Oserei dire che Peter Mettler sia uno di quegli autori cinematografici che per uno o per l’altro motivo conoscono davvero in molti (almeno per sentito dire): che sia per le sue valide riflessioni sulla società contemporanea e sulle ossessioni della stessa, o per la sua continua analisi del ruolo che la tecnologia ricopre nel processo creativo e in molteplici aspetti della nostra vita; che sia per il suo arguto e perspicace mischiarsi e intrecciare il proprio processo creativo cinematografico con altre discipline artistiche e mezzi d’espressione, o semplicemente per i numerosi noti artisti con cui ha collaborato (dal musicista Fred Frith all’autorità in campo teatrale Robert Lapage), o, perché no, forse per la sua quasi bizzarra ossessione per la scienza e i quesiti fondamentali che essa schiude, oppure semplicemente per il fatto che Mettler sia un autore cinematografico unico nel suo genere e profondamente anticonvenzionale. Tuttavia, allo stesso tempo, pochissimi lo sanno comprendere.

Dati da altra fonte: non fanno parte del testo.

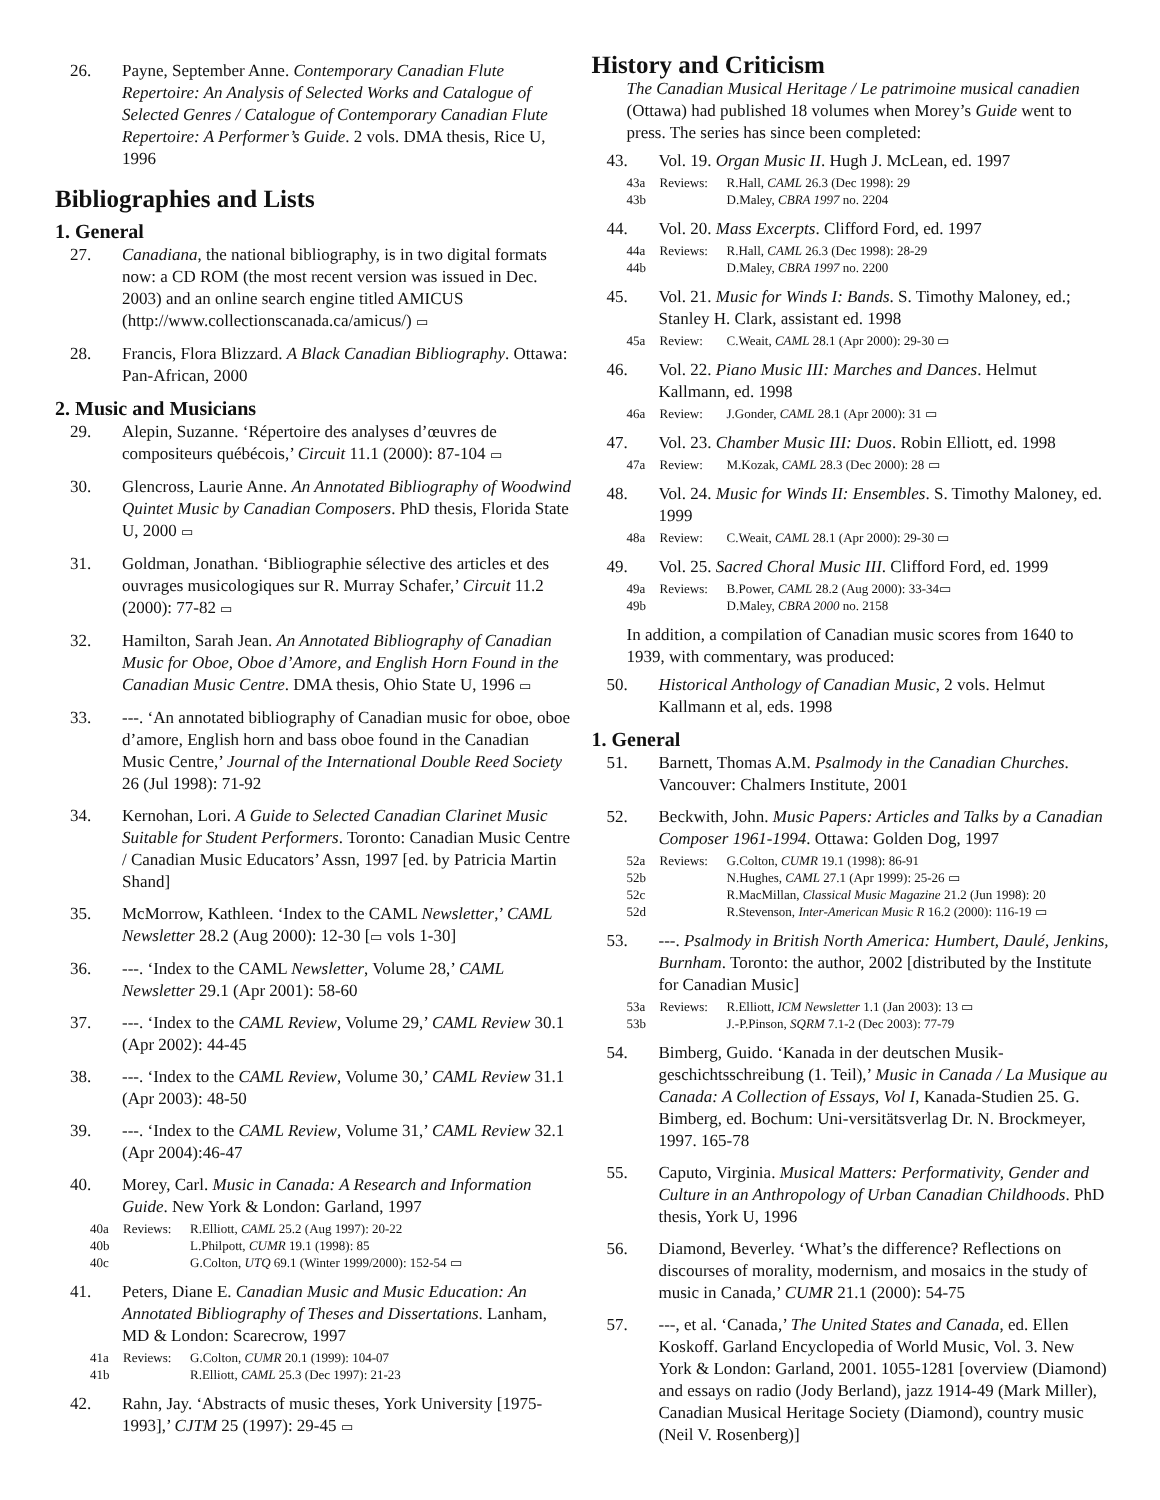26. Payne, September Anne. Contemporary Canadian Flute Repertoire: An Analysis of Selected Works and Catalogue of Selected Genres / Catalogue of Contemporary Canadian Flute Repertoire: A Performer’s Guide. 2 vols. DMA thesis, Rice U, 1996
Bibliographies and Lists
1. General
27. Canadiana, the national bibliography, is in two digital formats now: a CD ROM (the most recent version was issued in Dec. 2003) and an online search engine titled AMICUS (http://www.collectionscanada.ca/amicus/) ▭
28. Francis, Flora Blizzard. A Black Canadian Bibliography. Ottawa: Pan-African, 2000
2. Music and Musicians
29. Alepin, Suzanne. ‘Répertoire des analyses d’œuvres de compositeurs québécois,’ Circuit 11.1 (2000): 87-104 ▭
30. Glencross, Laurie Anne. An Annotated Bibliography of Woodwind Quintet Music by Canadian Composers. PhD thesis, Florida State U, 2000 ▭
31. Goldman, Jonathan. ‘Bibliographie sélective des articles et des ouvrages musicologiques sur R. Murray Schafer,’ Circuit 11.2 (2000): 77-82 ▭
32. Hamilton, Sarah Jean. An Annotated Bibliography of Canadian Music for Oboe, Oboe d’Amore, and English Horn Found in the Canadian Music Centre. DMA thesis, Ohio State U, 1996 ▭
33. ---. ‘An annotated bibliography of Canadian music for oboe, oboe d’amore, English horn and bass oboe found in the Canadian Music Centre,’ Journal of the International Double Reed Society 26 (Jul 1998): 71-92
34. Kernohan, Lori. A Guide to Selected Canadian Clarinet Music Suitable for Student Performers. Toronto: Canadian Music Centre / Canadian Music Educators’ Assn, 1997 [ed. by Patricia Martin Shand]
35. McMorrow, Kathleen. ‘Index to the CAML Newsletter,’ CAML Newsletter 28.2 (Aug 2000): 12-30 [▭ vols 1-30]
36. ---. ‘Index to the CAML Newsletter, Volume 28,’ CAML Newsletter 29.1 (Apr 2001): 58-60
37. ---. ‘Index to the CAML Review, Volume 29,’ CAML Review 30.1 (Apr 2002): 44-45
38. ---. ‘Index to the CAML Review, Volume 30,’ CAML Review 31.1 (Apr 2003): 48-50
39. ---. ‘Index to the CAML Review, Volume 31,’ CAML Review 32.1 (Apr 2004):46-47
40. Morey, Carl. Music in Canada: A Research and Information Guide. New York & London: Garland, 1997
40a Reviews: R.Elliott, CAML 25.2 (Aug 1997): 20-22
40b L.Philpott, CUMR 19.1 (1998): 85
40c G.Colton, UTQ 69.1 (Winter 1999/2000): 152-54 ▭
41. Peters, Diane E. Canadian Music and Music Education: An Annotated Bibliography of Theses and Dissertations. Lanham, MD & London: Scarecrow, 1997
41a Reviews: G.Colton, CUMR 20.1 (1999): 104-07
41b R.Elliott, CAML 25.3 (Dec 1997): 21-23
42. Rahn, Jay. ‘Abstracts of music theses, York University [1975-1993],’ CJTM 25 (1997): 29-45 ▭
History and Criticism
The Canadian Musical Heritage / Le patrimoine musical canadien (Ottawa) had published 18 volumes when Morey’s Guide went to press. The series has since been completed:
43. Vol. 19. Organ Music II. Hugh J. McLean, ed. 1997
43a Reviews: R.Hall, CAML 26.3 (Dec 1998): 29
43b D.Maley, CBRA 1997 no. 2204
44. Vol. 20. Mass Excerpts. Clifford Ford, ed. 1997
44a Reviews: R.Hall, CAML 26.3 (Dec 1998): 28-29
44b D.Maley, CBRA 1997 no. 2200
45. Vol. 21. Music for Winds I: Bands. S. Timothy Maloney, ed.; Stanley H. Clark, assistant ed. 1998
45a Review: C.Weait, CAML 28.1 (Apr 2000): 29-30 ▭
46. Vol. 22. Piano Music III: Marches and Dances. Helmut Kallmann, ed. 1998
46a Review: J.Gonder, CAML 28.1 (Apr 2000): 31 ▭
47. Vol. 23. Chamber Music III: Duos. Robin Elliott, ed. 1998
47a Review: M.Kozak, CAML 28.3 (Dec 2000): 28 ▭
48. Vol. 24. Music for Winds II: Ensembles. S. Timothy Maloney, ed. 1999
48a Review: C.Weait, CAML 28.1 (Apr 2000): 29-30 ▭
49. Vol. 25. Sacred Choral Music III. Clifford Ford, ed. 1999
49a Reviews: B.Power, CAML 28.2 (Aug 2000): 33-34▭
49b D.Maley, CBRA 2000 no. 2158
In addition, a compilation of Canadian music scores from 1640 to 1939, with commentary, was produced:
50. Historical Anthology of Canadian Music, 2 vols. Helmut Kallmann et al, eds. 1998
1. General
51. Barnett, Thomas A.M. Psalmody in the Canadian Churches. Vancouver: Chalmers Institute, 2001
52. Beckwith, John. Music Papers: Articles and Talks by a Canadian Composer 1961-1994. Ottawa: Golden Dog, 1997
52a Reviews: G.Colton, CUMR 19.1 (1998): 86-91
52b N.Hughes, CAML 27.1 (Apr 1999): 25-26 ▭
52c R.MacMillan, Classical Music Magazine 21.2 (Jun 1998): 20
52d R.Stevenson, Inter-American Music R 16.2 (2000): 116-19 ▭
53. ---. Psalmody in British North America: Humbert, Daulé, Jenkins, Burnham. Toronto: the author, 2002 [distributed by the Institute for Canadian Music]
53a Reviews: R.Elliott, ICM Newsletter 1.1 (Jan 2003): 13 ▭
53b J.-P.Pinson, SQRM 7.1-2 (Dec 2003): 77-79
54. Bimberg, Guido. ‘Kanada in der deutschen Musik-geschichtsschreibung (1. Teil),’ Music in Canada / La Musique au Canada: A Collection of Essays, Vol I, Kanada-Studien 25. G. Bimberg, ed. Bochum: Uni-versitätsverlag Dr. N. Brockmeyer, 1997. 165-78
55. Caputo, Virginia. Musical Matters: Performativity, Gender and Culture in an Anthropology of Urban Canadian Childhoods. PhD thesis, York U, 1996
56. Diamond, Beverley. ‘What’s the difference? Reflections on discourses of morality, modernism, and mosaics in the study of music in Canada,’ CUMR 21.1 (2000): 54-75
57. ---, et al. ‘Canada,’ The United States and Canada, ed. Ellen Koskoff. Garland Encyclopedia of World Music, Vol. 3. New York & London: Garland, 2001. 1055-1281 [overview (Diamond) and essays on radio (Jody Berland), jazz 1914-49 (Mark Miller), Canadian Musical Heritage Society (Diamond), country music (Neil V. Rosenberg)]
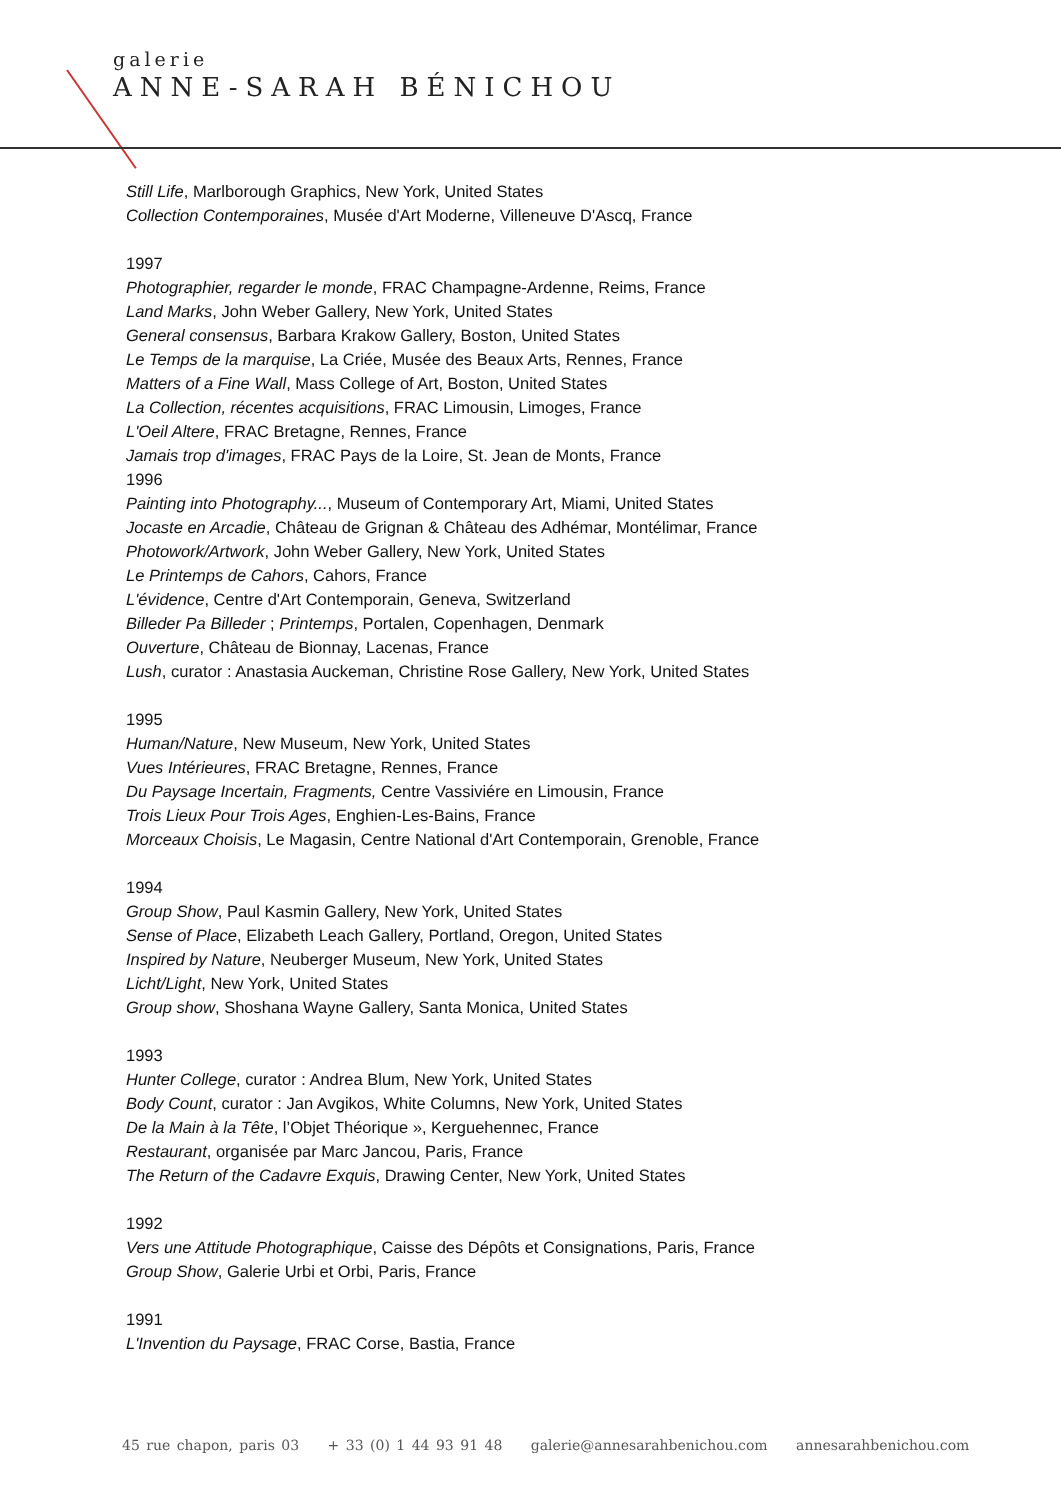galerie
ANNE-SARAH BÉNICHOU
Still Life, Marlborough Graphics, New York, United States
Collection Contemporaines, Musée d'Art Moderne, Villeneuve D'Ascq, France
1997
Photographier, regarder le monde, FRAC Champagne-Ardenne, Reims, France
Land Marks, John Weber Gallery, New York, United States
General consensus, Barbara Krakow Gallery, Boston, United States
Le Temps de la marquise, La Criée, Musée des Beaux Arts, Rennes, France
Matters of a Fine Wall, Mass College of Art, Boston, United States
La Collection, récentes acquisitions, FRAC Limousin, Limoges, France
L'Oeil Altere, FRAC Bretagne, Rennes, France
Jamais trop d'images, FRAC Pays de la Loire, St. Jean de Monts, France
1996
Painting into Photography..., Museum of Contemporary Art, Miami, United States
Jocaste en Arcadie, Château de Grignan & Château des Adhémar, Montélimar, France
Photowork/Artwork, John Weber Gallery, New York, United States
Le Printemps de Cahors, Cahors, France
L'évidence, Centre d'Art Contemporain, Geneva, Switzerland
Billeder Pa Billeder ; Printemps, Portalen, Copenhagen, Denmark
Ouverture, Château de Bionnay, Lacenas, France
Lush, curator : Anastasia Auckeman, Christine Rose Gallery, New York, United States
1995
Human/Nature, New Museum, New York, United States
Vues Intérieures, FRAC Bretagne, Rennes, France
Du Paysage Incertain, Fragments, Centre Vassiviére en Limousin, France
Trois Lieux Pour Trois Ages, Enghien-Les-Bains, France
Morceaux Choisis, Le Magasin, Centre National d'Art Contemporain, Grenoble, France
1994
Group Show, Paul Kasmin Gallery, New York, United States
Sense of Place, Elizabeth Leach Gallery, Portland, Oregon, United States
Inspired by Nature, Neuberger Museum, New York, United States
Licht/Light, New York, United States
Group show, Shoshana Wayne Gallery, Santa Monica, United States
1993
Hunter College, curator : Andrea Blum, New York, United States
Body Count, curator : Jan Avgikos, White Columns, New York, United States
De la Main à la Tête, l’Objet Théorique », Kerguehennec, France
Restaurant, organisée par Marc Jancou, Paris, France
The Return of the Cadavre Exquis, Drawing Center, New York, United States
1992
Vers une Attitude Photographique, Caisse des Dépôts et Consignations, Paris, France
Group Show, Galerie Urbi et Orbi, Paris, France
1991
L'Invention du Paysage, FRAC Corse, Bastia, France
45 rue chapon, paris 03 + 33 (0) 1 44 93 91 48 galerie@annesarahbenichou.com annesarahbenichou.com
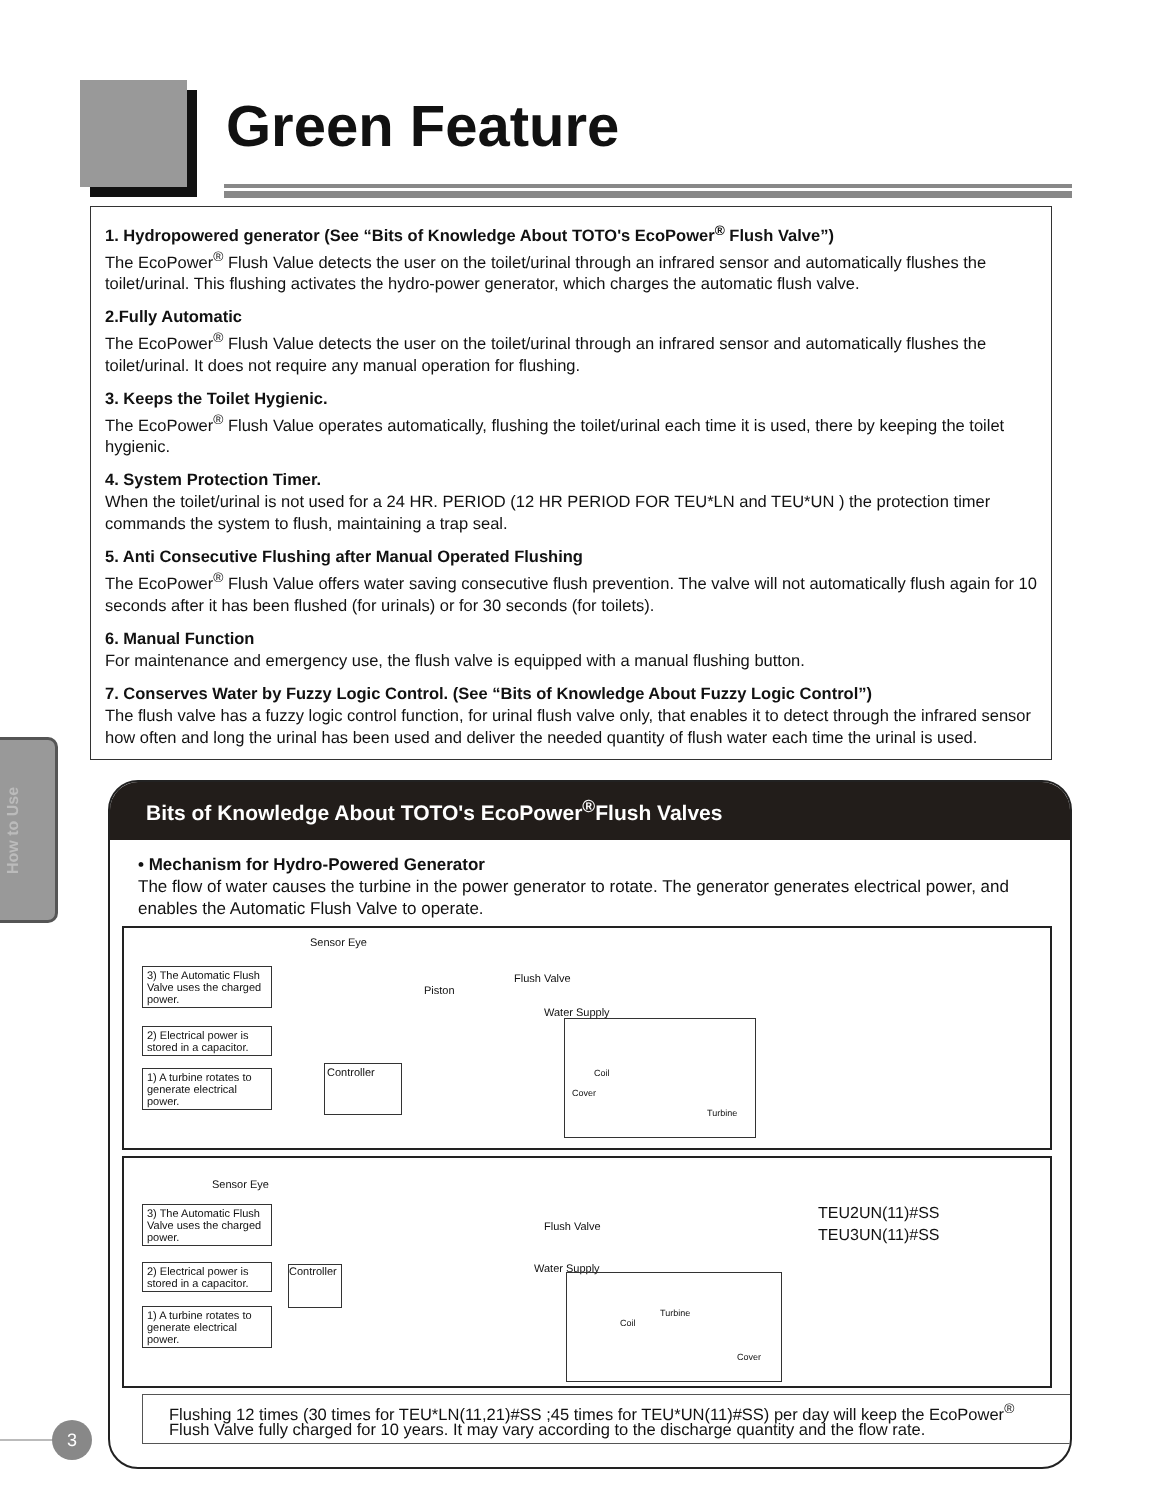Green Feature
1. Hydropowered generator (See “Bits of Knowledge About TOTO's EcoPower<sup>®</sup> Flush Valve”)
The EcoPower<sup>®</sup> Flush Value detects the user on the toilet/urinal through an infrared sensor and automatically flushes the toilet/urinal. This flushing activates the hydro-power generator, which charges the automatic flush valve.
2.Fully Automatic
The EcoPower<sup>®</sup> Flush Value detects the user on the toilet/urinal through an infrared sensor and automatically flushes the toilet/urinal. It does not require any manual operation for flushing.
3. Keeps the Toilet Hygienic.
The EcoPower<sup>®</sup> Flush Value operates automatically, flushing the toilet/urinal each time it is used, there by keeping the toilet hygienic.
4. System Protection Timer.
When the toilet/urinal is not used for a 24 HR. PERIOD (12 HR PERIOD FOR TEU*LN and TEU*UN ) the protection timer commands the system to flush, maintaining a trap seal.
5. Anti Consecutive Flushing after Manual Operated Flushing
The EcoPower<sup>®</sup> Flush Value offers water saving consecutive flush prevention. The valve will not automatically flush again for 10 seconds after it has been flushed (for urinals) or for 30 seconds (for toilets).
6. Manual Function
For maintenance and emergency use, the flush valve is equipped with a manual flushing button.
7. Conserves Water by Fuzzy Logic Control. (See “Bits of Knowledge About Fuzzy Logic Control”)
The flush valve has a fuzzy logic control function, for urinal flush valve only, that enables it to detect through the infrared sensor how often and long the urinal has been used and deliver the needed quantity of flush water each time the urinal is used.
How to Use
Bits of Knowledge About TOTO's EcoPower<sup>®</sup>Flush Valves
• Mechanism for Hydro-Powered Generator
The flow of water causes the turbine in the power generator to rotate. The generator generates electrical power, and enables the Automatic Flush Valve to operate.
Sensor Eye
3) The Automatic Flush Valve uses the charged power.
2) Electrical power is stored in a capacitor.
1) A turbine rotates to generate electrical power.
Piston
Flush Valve
Water Supply
Controller Coil
Cover
Turbine
Sensor Eye
3) The Automatic Flush Valve uses the charged power.
2) Electrical power is stored in a capacitor.
1) A turbine rotates to generate electrical power.
Flush Valve
Water Supply
Controller
Coil
Turbine
Cover
TEU2UN(11)#SS
TEU3UN(11)#SS
Flushing 12 times (30 times for TEU*LN(11,21)#SS ;45 times for TEU*UN(11)#SS) per day will keep the EcoPower<sup>®</sup> Flush Valve fully charged for 10 years. It may vary according to the discharge quantity and the flow rate.
3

Nei quasi quattro decenni della sua carriera cinematografica ha infatti generato una produzione selvaggiamente varia e sorprendentemente multiforme, senza trascurare il fatto che sia anche quantitativamente imponente. Dell’unitarietà dei suoi lavori, a prima vista forse non così direttamente (e di certo non intuitivamente) percepibile, ci accorgiamo solamente guardando la sua filmografia alla luce di una sua decisione cruciale e di svolta: quella di continuare a lavorare, per tutta la sua carriera e senza eccezioni, al di fuori degli ambienti di produzione istituzionali, in nome della completa libertà creativa. Mettler ha quindi abbracciato coscientemente la maggiore difficoltà, imprevedibilità e l’impegno richiesto da tali condizioni di produzione. Ed è considerando questo che, volgendoci nuovamente alla totalità delle sue creazioni, vi scorgeremo improvvisamente ciò che da determinati fatti e comportamenti davvero non ci aspetteremmo: resteremo sbalorditi dalla continuità creativa di Mettler nonostante le sue condizioni di produzione non fossero le più incoraggianti, e dalla sua efficienza quasi stacanovista nel realizzare e concretizzare le proprie idee e visioni.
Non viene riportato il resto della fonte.